Description

The Higher Education Program provided a grant to the Woodrow Wilson National Fellowship Foundation (WWNFF) in 2016. This grant enabled WWNFF to pilot a new fellowship program to improve communication and collaboration between state policymakers and higher education leaders.
 
WWNFF President Arthur Levine and his colleagues had observed a growing divide between policymakers and political leaders on one hand and academic leaders on the other. With the support of the Luce Higher Education grant, Woodrow Wilson designed and implemented a fellowship program to educate state leaders about the complexities of higher education and higher education policy and to build enduring relationships between academic and policy leaders within a state. Woodrow Wilson shared the cost of the pilot, contributing about 41% of the budget from its own resources.
 
The pilot focused on four states where Woodrow Wilson had strong relationships—New Jersey, Georgia, Massachusetts, and Indiana. Each state team comprised two representatives of higher education and two of state government. The inaugural group included, among others, the president of New Jersey’s Montclair State University, a Georgia state senator with responsibility for higher education, Indiana’s higher education commissioner, and the president of Bunker Hill Community College in Massachusetts.
 
During two convenings, the teams of fellows learned from one another and from experts in the field. They also, unexpectedly, conceived projects in their states that would address specific challenges they faced. New Jersey, for example, recognized the need for a strategic plan for higher education in the state. Indiana, meanwhile, determined that its existing plan to increase enrollment at two-year institutions needed to be broadened to address the higher education pipeline more generally.
 
The fellows were enthusiastic about the pilot and eager to execute the projects they had devised. The Luce Foundation provided $50,000 at the end of 2018 to fund micro-grants to the state teams to support these projects.
 
Woodrow Wilson is committed to continuing the fellowship program, with some adjustments. Indeed, from the outset, WWNFF had planned—if the pilot was a success—to seek funding to recruit additional cohorts of fellows. The current plan is to operate the program for five years, if funding can be secured.
 
WWNFF has identified four states for the second year of the program—Colorado, Montana, Pennsylvania, and Tennessee. Once again, each state team comprises four or five members representing higher education and state government. The teams will convene for two weekend symposia and engage with expert consultants between meetings.

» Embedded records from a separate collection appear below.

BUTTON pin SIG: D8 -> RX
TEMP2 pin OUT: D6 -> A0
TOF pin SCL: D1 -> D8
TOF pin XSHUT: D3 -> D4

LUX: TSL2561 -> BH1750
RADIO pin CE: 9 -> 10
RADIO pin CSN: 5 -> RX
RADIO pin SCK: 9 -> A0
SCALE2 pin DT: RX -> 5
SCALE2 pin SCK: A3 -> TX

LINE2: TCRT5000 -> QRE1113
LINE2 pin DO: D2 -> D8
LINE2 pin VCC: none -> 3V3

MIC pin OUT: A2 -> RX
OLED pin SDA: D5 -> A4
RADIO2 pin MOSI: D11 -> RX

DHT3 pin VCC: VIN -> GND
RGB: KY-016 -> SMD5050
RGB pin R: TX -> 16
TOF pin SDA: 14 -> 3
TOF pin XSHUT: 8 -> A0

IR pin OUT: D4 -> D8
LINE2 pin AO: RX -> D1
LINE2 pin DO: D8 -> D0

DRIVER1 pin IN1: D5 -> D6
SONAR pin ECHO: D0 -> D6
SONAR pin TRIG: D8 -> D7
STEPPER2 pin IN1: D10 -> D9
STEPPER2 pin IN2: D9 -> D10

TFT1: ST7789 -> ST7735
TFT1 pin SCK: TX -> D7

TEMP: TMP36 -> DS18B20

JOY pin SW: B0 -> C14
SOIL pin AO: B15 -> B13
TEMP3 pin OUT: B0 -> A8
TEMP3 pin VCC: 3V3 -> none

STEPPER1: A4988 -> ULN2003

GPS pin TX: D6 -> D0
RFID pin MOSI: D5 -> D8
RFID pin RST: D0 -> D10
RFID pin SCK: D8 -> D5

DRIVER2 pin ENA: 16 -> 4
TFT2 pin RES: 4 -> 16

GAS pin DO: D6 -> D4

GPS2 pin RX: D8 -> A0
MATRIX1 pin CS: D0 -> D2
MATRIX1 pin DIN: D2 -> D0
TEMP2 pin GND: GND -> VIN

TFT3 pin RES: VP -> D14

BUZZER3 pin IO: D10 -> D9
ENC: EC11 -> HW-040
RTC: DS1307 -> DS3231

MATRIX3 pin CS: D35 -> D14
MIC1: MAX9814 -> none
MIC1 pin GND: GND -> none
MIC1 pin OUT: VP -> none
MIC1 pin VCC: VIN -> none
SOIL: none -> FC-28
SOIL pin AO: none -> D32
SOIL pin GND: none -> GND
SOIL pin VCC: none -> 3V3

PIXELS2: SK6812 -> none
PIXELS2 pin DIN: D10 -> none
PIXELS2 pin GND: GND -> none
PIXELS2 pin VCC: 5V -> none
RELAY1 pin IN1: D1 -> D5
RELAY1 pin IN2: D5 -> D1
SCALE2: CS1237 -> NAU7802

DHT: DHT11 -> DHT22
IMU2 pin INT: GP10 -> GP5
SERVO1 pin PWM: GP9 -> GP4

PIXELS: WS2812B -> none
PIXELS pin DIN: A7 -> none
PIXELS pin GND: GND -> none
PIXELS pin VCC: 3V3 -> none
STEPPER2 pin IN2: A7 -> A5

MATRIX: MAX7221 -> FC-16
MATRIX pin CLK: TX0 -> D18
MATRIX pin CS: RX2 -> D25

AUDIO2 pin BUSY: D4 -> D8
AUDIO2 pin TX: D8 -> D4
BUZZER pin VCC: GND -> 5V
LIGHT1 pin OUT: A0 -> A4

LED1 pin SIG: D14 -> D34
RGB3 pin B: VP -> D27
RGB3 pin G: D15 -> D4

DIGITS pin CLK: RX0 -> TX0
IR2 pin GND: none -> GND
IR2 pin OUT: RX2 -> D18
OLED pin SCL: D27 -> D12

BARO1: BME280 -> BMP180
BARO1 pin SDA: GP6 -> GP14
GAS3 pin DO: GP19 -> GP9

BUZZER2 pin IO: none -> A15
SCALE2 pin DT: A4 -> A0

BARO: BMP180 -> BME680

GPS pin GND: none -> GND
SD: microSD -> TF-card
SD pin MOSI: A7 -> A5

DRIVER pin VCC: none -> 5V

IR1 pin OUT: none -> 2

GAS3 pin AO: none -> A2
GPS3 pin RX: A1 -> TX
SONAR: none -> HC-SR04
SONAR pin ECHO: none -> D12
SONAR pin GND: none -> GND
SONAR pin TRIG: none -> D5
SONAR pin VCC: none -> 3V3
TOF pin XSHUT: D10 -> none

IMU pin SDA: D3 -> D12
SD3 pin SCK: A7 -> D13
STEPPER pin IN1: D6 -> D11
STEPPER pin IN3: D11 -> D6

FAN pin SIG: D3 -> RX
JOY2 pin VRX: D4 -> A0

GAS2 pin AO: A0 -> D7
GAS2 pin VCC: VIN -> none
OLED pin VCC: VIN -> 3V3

Woodrow Wilson’s project team will visit each state and work with the teams to develop projects to be implemented following the conclusion of the fellowship year.
 
Woodrow Wilson, with our knowledge, contacted the Mellon Foundation about providing partial support for the initiative’s second year. Encouraged by Luce’s investment in the pilot, Mellon awarded a grant, which covers half the budget. That grant has enabled WWNFF to launch the second year, recruit a new group of fellows and conduct the first weekend symposium. The Luce grant—somewhat smaller than Luce’s first grant—will pay the balance of the costs of the second cohort
 
Patrick Callan, former head of the National Center for Public Policy and Higher Education, and Judith Rizzo, former director of the Hunt Institute, which works on public education policy, will oversee this project. They were the pilot project leaders and have begun working with the second cohort already.
APPROVED BY THE BOARD ON MARCH 6, 2019.